Established in 1998, the Ecosystem Study Area is an area dedicated to the study, preservation, and proper management of the environment. It is a valuable area of diverse and sensitive habitat, containing part of the Salmon River and some tributaries. The Salmon River is among the Lower Mainland's top salmon-producing rivers, and therefore it is essential that it be managed appropriately for these pollution-sensitive fish. The ESA is also home to the Oregon forest snail (Allogona townsendiana), which is a red-listed species in British Columbia, and considered endangered within Canada.
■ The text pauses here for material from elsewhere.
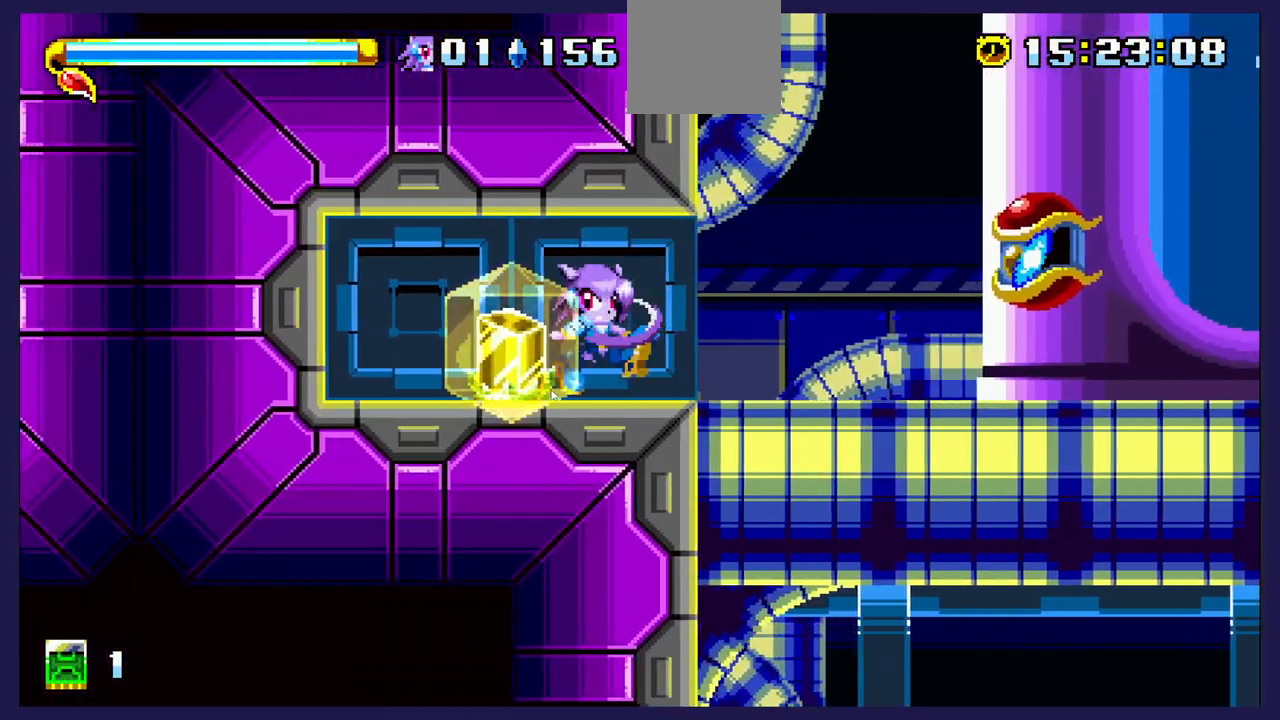
{"buttons": ["DPAD_LEFT"], "left_stick": "center", "events": []}
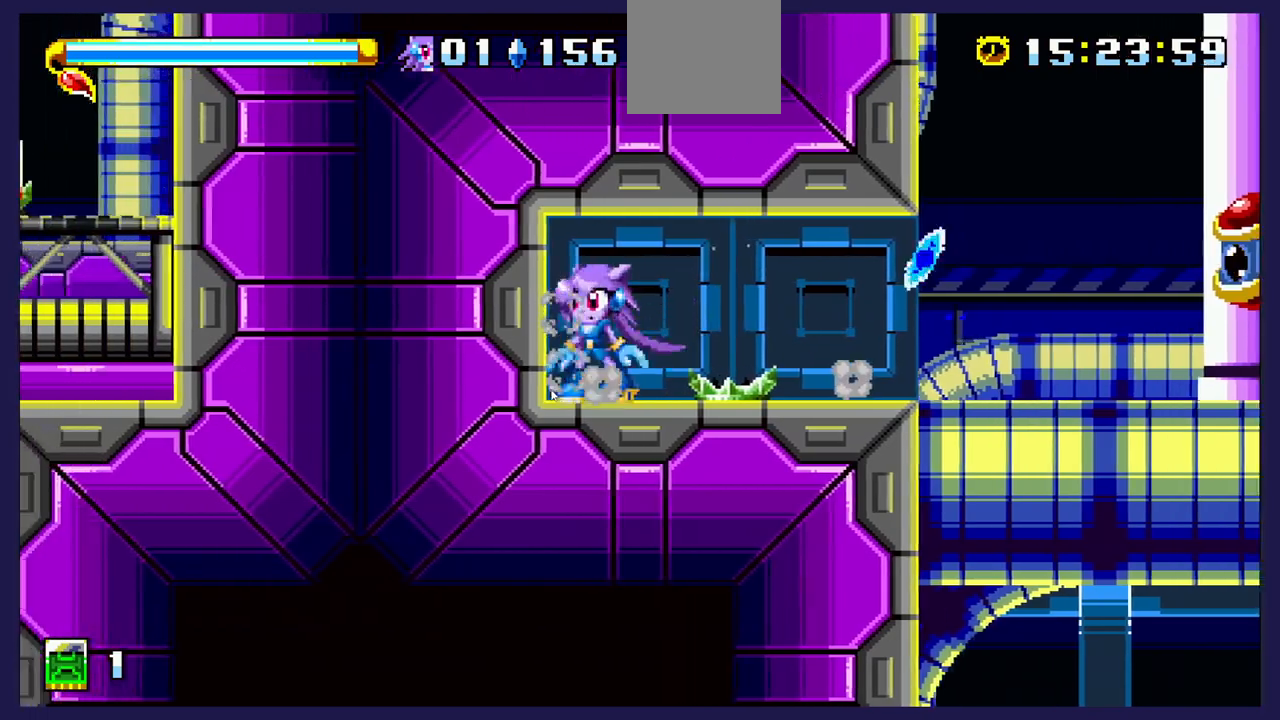
{"buttons": ["DPAD_DOWN"], "left_stick": "center", "events": [[17, "DPAD_LEFT", "up"], [117, "DPAD_RIGHT", "down"], [200, "DPAD_DOWN", "down"], [267, "DPAD_RIGHT", "up"]]}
Donated in 2000, the Crow’s Nest Ecological Research Area is comprised of 72.7 acres within minutes of Fulford Harbour on Salt Spring Island. In addition to its breathtaking views, this property holds much ecological significance as it is home to some of the few remaining Garry oak (Quercus garryana) meadows in British Columbia. These meadows, along with other ecosystems associated with the Garry oak, contain more plant species than any other terrestrial ecosystem in coastal BC, as well as a multitude of other creatures, and many of these species are not found anywhere else in Canada. For more info, check out the Garry Oak Ecosystems Recovery Team. TWU professors and students are currently involved in many different research projects on this property, and the goal is to continue to build on our understanding of this unique Garry oak ecosystem, enabling us to manage the property in such a way as to keep it ecologically healthy for future generations to enjoy.

For a virtual tour of the Crow’s Nest and what we do there, hosted by our lands manager and former students, click here.

Production of these videos was supported by an Environment Canada HSP (Habitat Stewardship Program) grant. We also acknowledge the hard work and dedication of the videographers, Tim Andries, Nicholas Zator and Justin Smith.


Located east of Fort Langley in the Fraser Valley, The Blaauw Eco Forest spans 50 acres and consists of a second-growth forest with many large cedars, firs, bigleaf maples, cottonwoods, and bog species. Home to coyotes, deer, amphibians, reptiles, and 60+ species of birds, it also features an interpretive trail. Numerous science lab classes are conducted here, and GENV hires student assistants for maintenance and research.